RECORDED INFORMATION:

• • •

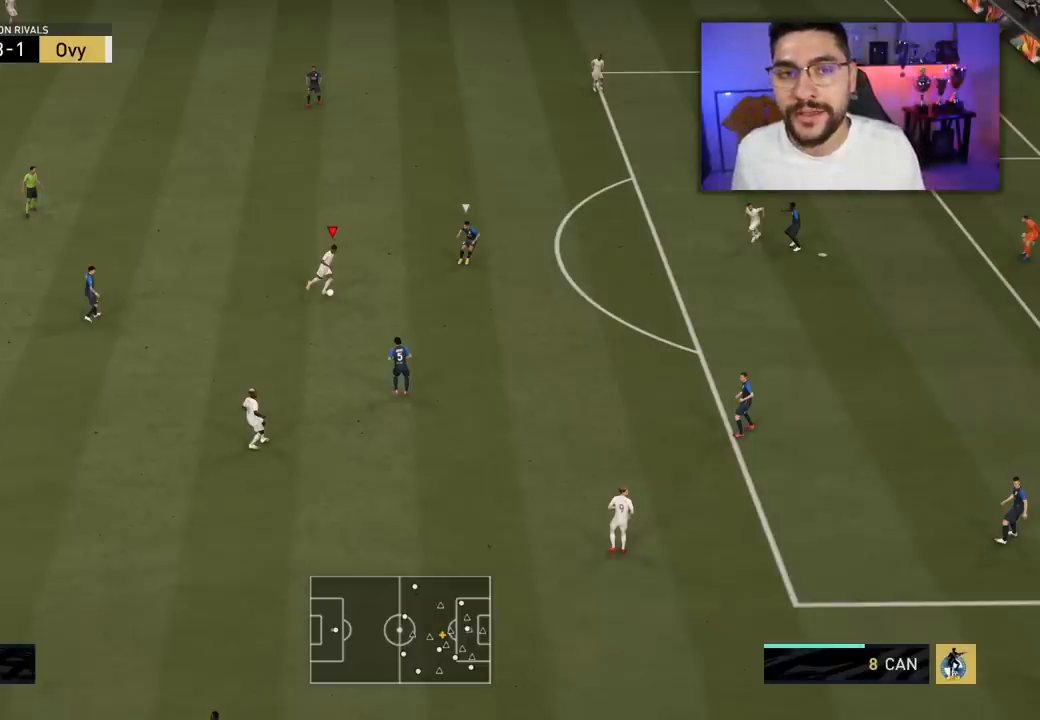
{"buttons": ["CROSS", "R1", "L3"], "left_stick": "right", "right_stick": "center", "events": []}
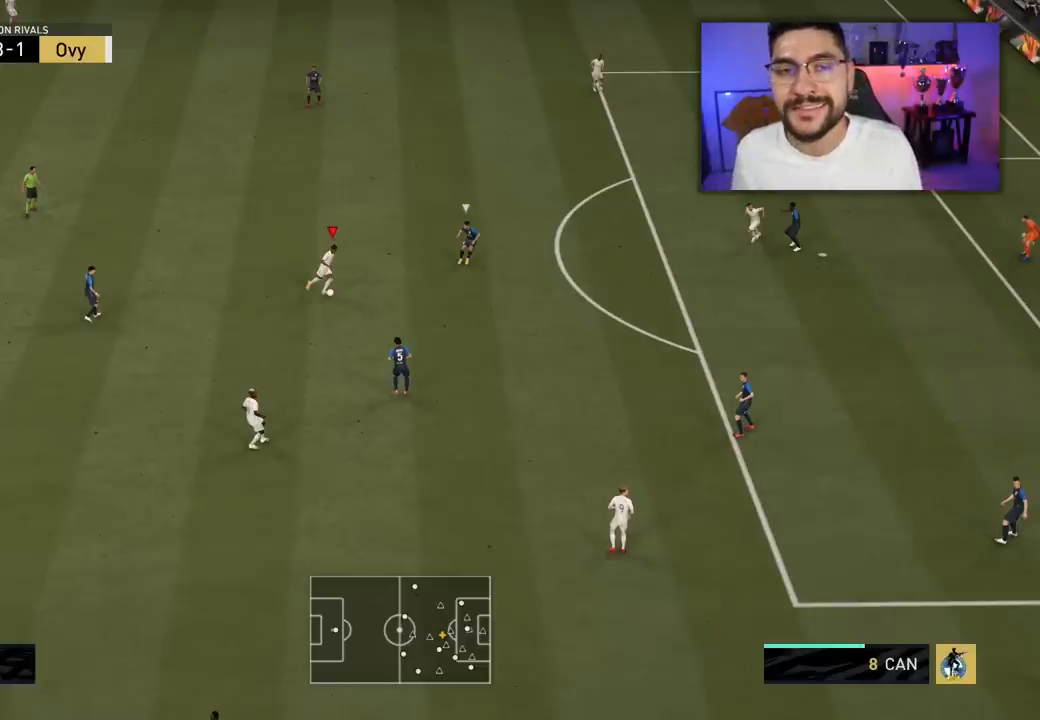
{"buttons": ["CROSS", "R1", "L3"], "left_stick": "right", "right_stick": "center", "events": []}
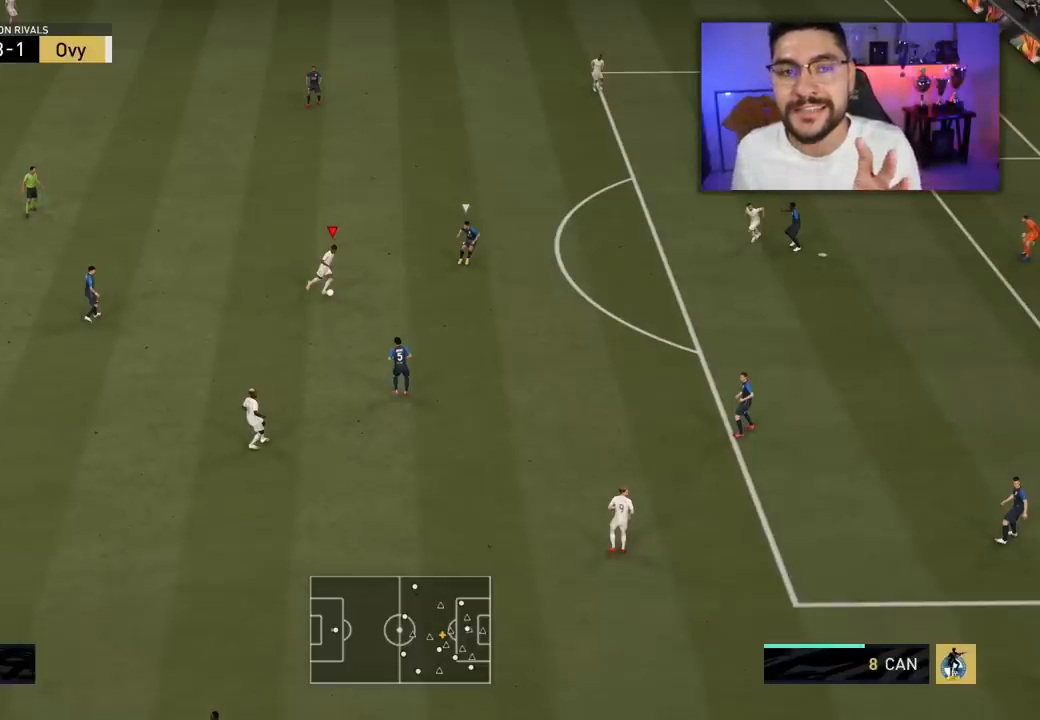
{"buttons": ["CROSS", "R1", "L3"], "left_stick": "right", "right_stick": "center", "events": []}
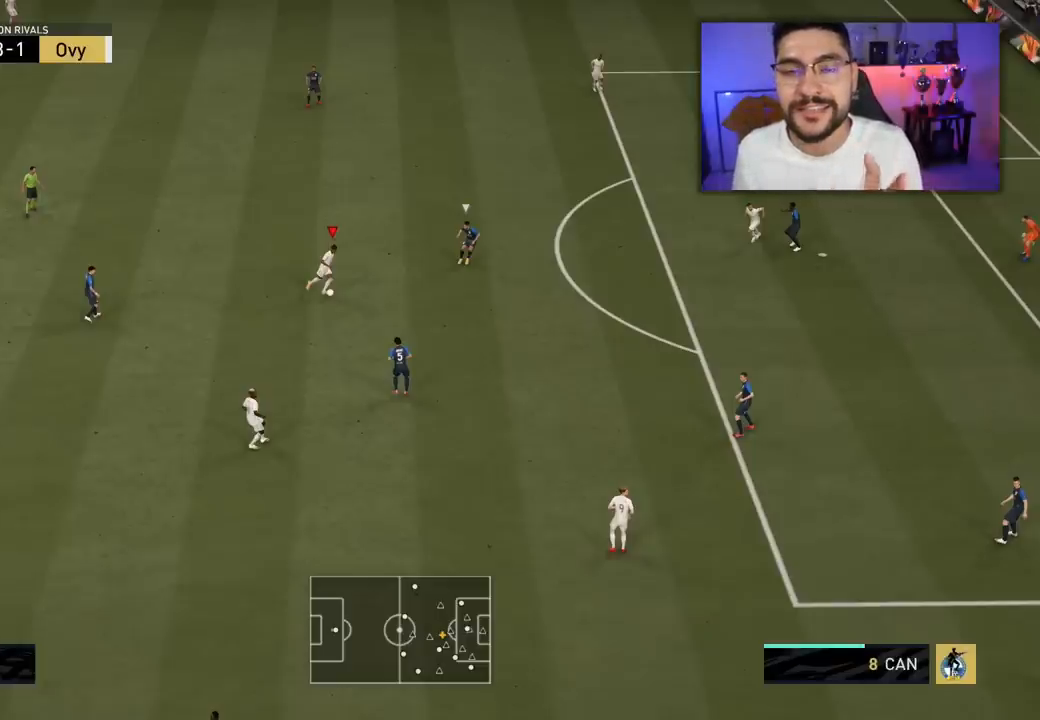
{"buttons": ["CROSS", "R1", "L3"], "left_stick": "right", "right_stick": "center", "events": []}
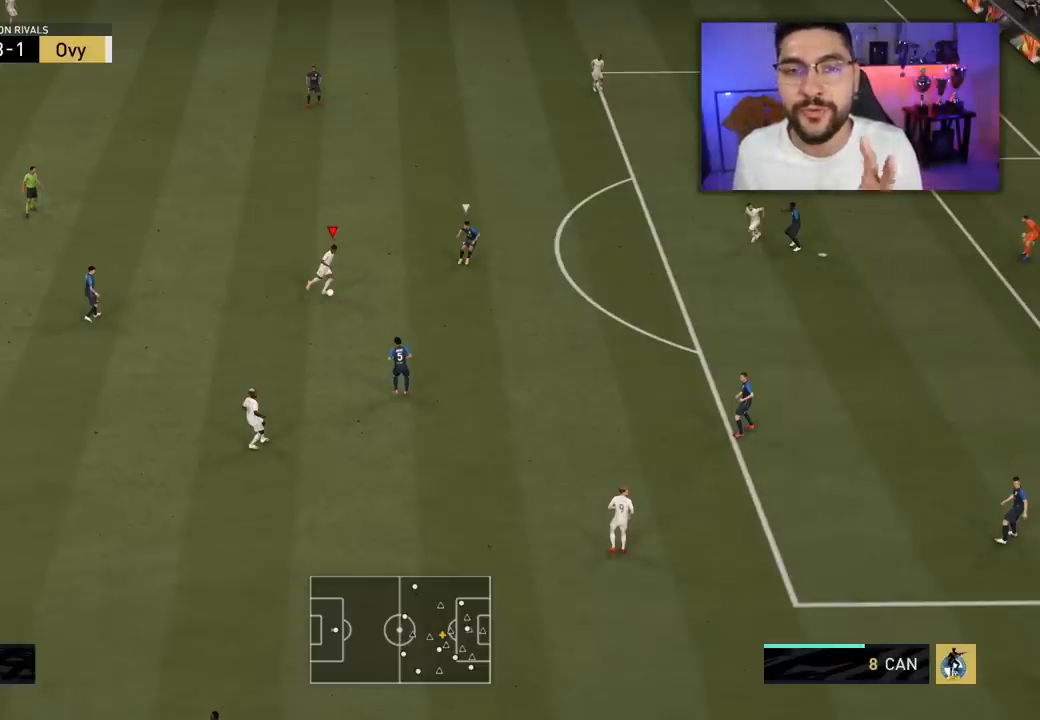
{"buttons": ["CROSS", "R1", "L3"], "left_stick": "right", "right_stick": "center", "events": []}
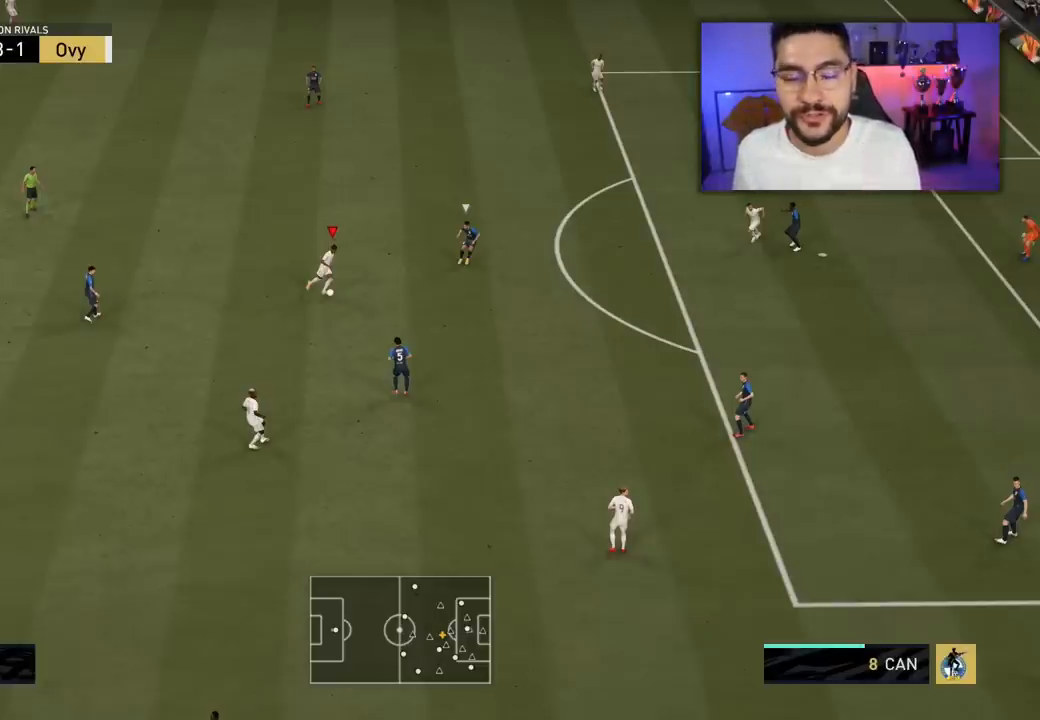
{"buttons": ["CROSS", "R1", "L3"], "left_stick": "right", "right_stick": "center", "events": []}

• • •

WHAT TO DO:
Every line of the listing should be repeated exactly; no picture should appear.

SOLUTION BELOW:
{"buttons": ["CROSS", "R1", "L3"], "left_stick": "right", "right_stick": "center", "events": []}
{"buttons": ["CROSS", "R1", "L3"], "left_stick": "right", "right_stick": "center", "events": []}
{"buttons": ["CROSS", "R1", "L3"], "left_stick": "right", "right_stick": "center", "events": []}
{"buttons": ["CROSS", "R1", "L3"], "left_stick": "right", "right_stick": "center", "events": []}
{"buttons": ["CROSS", "R1", "L3"], "left_stick": "right", "right_stick": "center", "events": []}
{"buttons": ["CROSS", "R1", "L3"], "left_stick": "right", "right_stick": "center", "events": []}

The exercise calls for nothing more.